Certain mechanisms found in the brain responsible for regulating cocaine-seeking behavior is showed by researchers from the University of Wisconsin-Milwaukee (UWM).
This research provides an avenue for drug development that could greatly reduce the high relapse rate in cocaine addiction.
The research reveals that stimulation of certain brain receptors promotes inhibition of cocaine-associated memories, helping addicts to stop drug use. This inhibition is achieved through enhancing a process called "extinction learning," in which cocaine-associated memories are replaced with associations that have no drug "reward." This reduces drug-seeking behavior in rats. The work was presented today at the annual meeting of the Society for Neuroscience in New Orleans by Devin Mueller, UWM assistant professor of psychology, and doctoral student James Otis.
If extinction could be strengthened, it would increase the effectiveness of exposure therapies in preventing relapse. Isolating the receptor The team found that a specific variant of the NMDA receptor, those which contain the NR2B subunit, are critical for extinction learning. They also discovered that drugs known to enhance NR2B function strengthened extinction because they act specifically in a region of the brain that regulates learned behaviors. In their investigation, researchers conditioned rats to associate one distinct chamber, but not another, with cocaine. Following conditioning, the rats were tested for a place preference by allowing drug-free access to both chambers. Rats demonstrating cocaine-seeking behavior spent significantly more time in the previously cocaine-associated chamber. Over several cocaine-free test sessions, addicted rats lost their place preference through extinction learning.

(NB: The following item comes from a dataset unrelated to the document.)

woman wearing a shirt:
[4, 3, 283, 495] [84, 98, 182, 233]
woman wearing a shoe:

To examine the neural mechanisms of extinction, the researchers administered ifenprodil, which blocks NR2B-containing NMDA receptors, immediately after an extinction test. Ifenprodil-treated rats continued to spend more time in the cocaine-associated chamber even in the absence of cocaine, while saline-treated rats did not. These results were also replicated through specific infusion of ifenprodil into the brain's infralimbic cortex, localizing a key brain structure in arresting cocaine-seeking. Other avenues The results indicate that enhancing NR2B function would boost the effectiveness of extinction-based exposure therapies.
Although there are currently no NR2B-enhancing drugs, the NR2B containing receptor can be stimulated using other molecular pathways, says Mueller. An example is the brain derived neurotrophic factor (BDNF) signaling cascade, which is implicated in neuron survival and growth. The authors targeted this cascade by directly administering BDNF into the infralimbic cortex. In extinction tests, administration of BDNF caused rats to lose their preference for the cocaine-associated chamber faster than rats given a placebo. Mueller and Otis took these findings even further toward possible therapeutic intervention for addicts. One issue with giving BDNF to humans is that it is unable to reach the brain through the bloodstream.
Therefore, researchers next targeted the TrkB receptor, which is where BDNF normally binds. They did so with a newly synthesized drug that is able to reach the brain due to its small molecular size. This TrkB receptor agonist, known as 7,8 dihydroxyflavone, also strengthened extinction when given to rats during extinction training. The authors conclude that combining TrKB receptor stimulation simultaneously with exposure therapy could be an effective treatment for cocaine abuse, reducing craving and the potential for relapse.